The fox, a folklore-inspired character, is a symbol of transformation. In “The Spartan Boy”, a fox in the shirt pocket is a metaphor for the war that had been going on for too long, eating away the life force. The female characters of the poems in the last section embody a country harassed by an aggressor and drained by the sickness of the lengthy war. But freedom requires fight and sacrifice, and this is emphasized in the collection’s concluding poem.
TT: Do you have any closing thoughts for your readers of the world?
OJ: I internalized the poems in The God of Freedom when translating them with Yuliya and I hope the readers will also keep the poems in their memories. I hope they will feel the freedom within the poems. It was crucial to bring the poems into English at this moment in history in order to help the fight for freedom.
YM: It is a devastating realization to represent an endangered culture the enemy is trying to obliterate. For us, Ukrainians, freedom means survival and preserving our identity. However, an attack on an independent nation’s freedom means great threat to global democracy, to the entire free world. In my collection, I explored many situations in which freedom is taken away and how we fight for it. I hope the book resonates with readers, helping them understand Ukraine, and reminding them of freedom’s true meaning and price.
Yuliya Musakovska is an award-winning Ukrainian poet and translator. She was born in 1982 in Lviv, Ukraine, where she lives and works. She has published six poetry collections in Ukrainian, the most recent being Stones and Nails (2024). Her collection The God of Freedom (2021) was shortlisted for the Lviv UNESCO City of Literature Prize and was among the top eight nominees for the Taras Shevchenko National Prize. It was released in English translation by Olena Jennings and the author from Arrowsmith Press in 2024. Yuliya’s work has been translated into over thirty languages and widely published around the globe. Her poems have appeared in The Southern Review, AGNI, Tupelo Quarterly, NELLE, The Common, and other journals.
Olena Jennings is the author of the poetry collection The Age of Secrets (Lost Horse Press, 2022) and the chapbook Memory Project. Her novel Temporary Shelter was released in 2021 from Cervena Barva Press. She is a translator of Kateryna Kalytko’s Nobody Knows Us Here, and We Don’t Know Anyone (Lost Horse Press, 2022) together with Oksana Lutsyshyna and Vasyl Makhno’s Paper Bridge (Plamen Press, 2022). She was shortlisted for the Ukrainian Literature in Translation Prize 2023 for her translations of Yuliya Musakovska’s poetry. She is the founder and curator of Poets of Queens reading series and press.

EXTRACTED INFORMATION

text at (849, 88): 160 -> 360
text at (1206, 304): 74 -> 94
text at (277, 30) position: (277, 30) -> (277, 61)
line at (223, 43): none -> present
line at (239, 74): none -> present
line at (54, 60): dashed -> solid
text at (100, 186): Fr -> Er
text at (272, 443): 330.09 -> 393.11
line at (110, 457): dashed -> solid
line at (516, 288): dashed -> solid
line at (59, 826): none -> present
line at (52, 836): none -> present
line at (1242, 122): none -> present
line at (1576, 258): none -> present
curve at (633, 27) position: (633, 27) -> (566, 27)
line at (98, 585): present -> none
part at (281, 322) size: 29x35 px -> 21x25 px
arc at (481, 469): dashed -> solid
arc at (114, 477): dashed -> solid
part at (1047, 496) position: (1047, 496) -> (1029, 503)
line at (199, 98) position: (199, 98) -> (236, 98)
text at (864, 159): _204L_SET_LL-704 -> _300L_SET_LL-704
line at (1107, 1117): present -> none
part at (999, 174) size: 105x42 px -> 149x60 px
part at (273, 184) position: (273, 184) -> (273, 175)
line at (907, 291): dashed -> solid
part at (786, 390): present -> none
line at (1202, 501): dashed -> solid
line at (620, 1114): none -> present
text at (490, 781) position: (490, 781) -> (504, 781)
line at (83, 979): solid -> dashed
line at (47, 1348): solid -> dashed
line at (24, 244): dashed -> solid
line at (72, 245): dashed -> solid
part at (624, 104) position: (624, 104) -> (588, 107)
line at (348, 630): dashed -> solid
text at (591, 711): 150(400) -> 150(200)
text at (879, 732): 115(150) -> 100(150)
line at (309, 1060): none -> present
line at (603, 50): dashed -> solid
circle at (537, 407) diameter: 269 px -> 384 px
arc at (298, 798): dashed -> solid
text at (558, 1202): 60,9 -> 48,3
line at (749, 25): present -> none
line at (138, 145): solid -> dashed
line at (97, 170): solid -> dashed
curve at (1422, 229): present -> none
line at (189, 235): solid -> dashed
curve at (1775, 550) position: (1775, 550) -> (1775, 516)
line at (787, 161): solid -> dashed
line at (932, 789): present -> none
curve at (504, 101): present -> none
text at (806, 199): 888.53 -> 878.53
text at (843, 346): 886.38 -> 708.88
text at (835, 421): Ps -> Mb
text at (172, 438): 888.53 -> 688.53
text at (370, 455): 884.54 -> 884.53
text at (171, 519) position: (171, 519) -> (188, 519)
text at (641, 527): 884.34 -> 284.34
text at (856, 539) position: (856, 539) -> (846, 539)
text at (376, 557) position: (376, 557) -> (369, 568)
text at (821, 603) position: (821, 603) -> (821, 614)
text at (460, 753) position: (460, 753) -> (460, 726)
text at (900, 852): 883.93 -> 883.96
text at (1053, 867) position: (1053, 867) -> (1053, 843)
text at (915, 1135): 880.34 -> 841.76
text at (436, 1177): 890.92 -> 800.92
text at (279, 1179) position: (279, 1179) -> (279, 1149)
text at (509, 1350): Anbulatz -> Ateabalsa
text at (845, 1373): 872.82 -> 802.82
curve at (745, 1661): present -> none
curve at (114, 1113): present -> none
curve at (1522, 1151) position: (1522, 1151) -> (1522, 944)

EXERCISE REQUIREMENTS
(1) According to the interview, in what year and city was Yuliya Musakovska born?
(2) Reproduce the passage of the interview that begins at the words "The fox, a folklore-inspired" and stops after the words "of the world?".
(3) Translate this sentence from the interview into Spanish: "For us, Ukrainians, freedom means survival and preserving our identity."
The data is separate material and not part of the interview.

SOLUTIONS TO THE PROBLEMS
(1) She was born in 1982 in Lviv, Ukraine.

(2)
The fox, a folklore-inspired character, is a symbol of transformation. In “The Spartan Boy”, a fox in the shirt pocket is a metaphor for the war that had been going on for too long, eating away the life force. The female characters of the poems in the last section embody a country harassed by an aggressor and drained by the sickness of the lengthy war. But freedom requires fight and sacrifice, and this is emphasized in the collection’s concluding poem.
TT: Do you have any closing thoughts for your readers of the world?

(3) Para nosotros, los ucranianos, la libertad significa supervivencia y preservar nuestra identidad.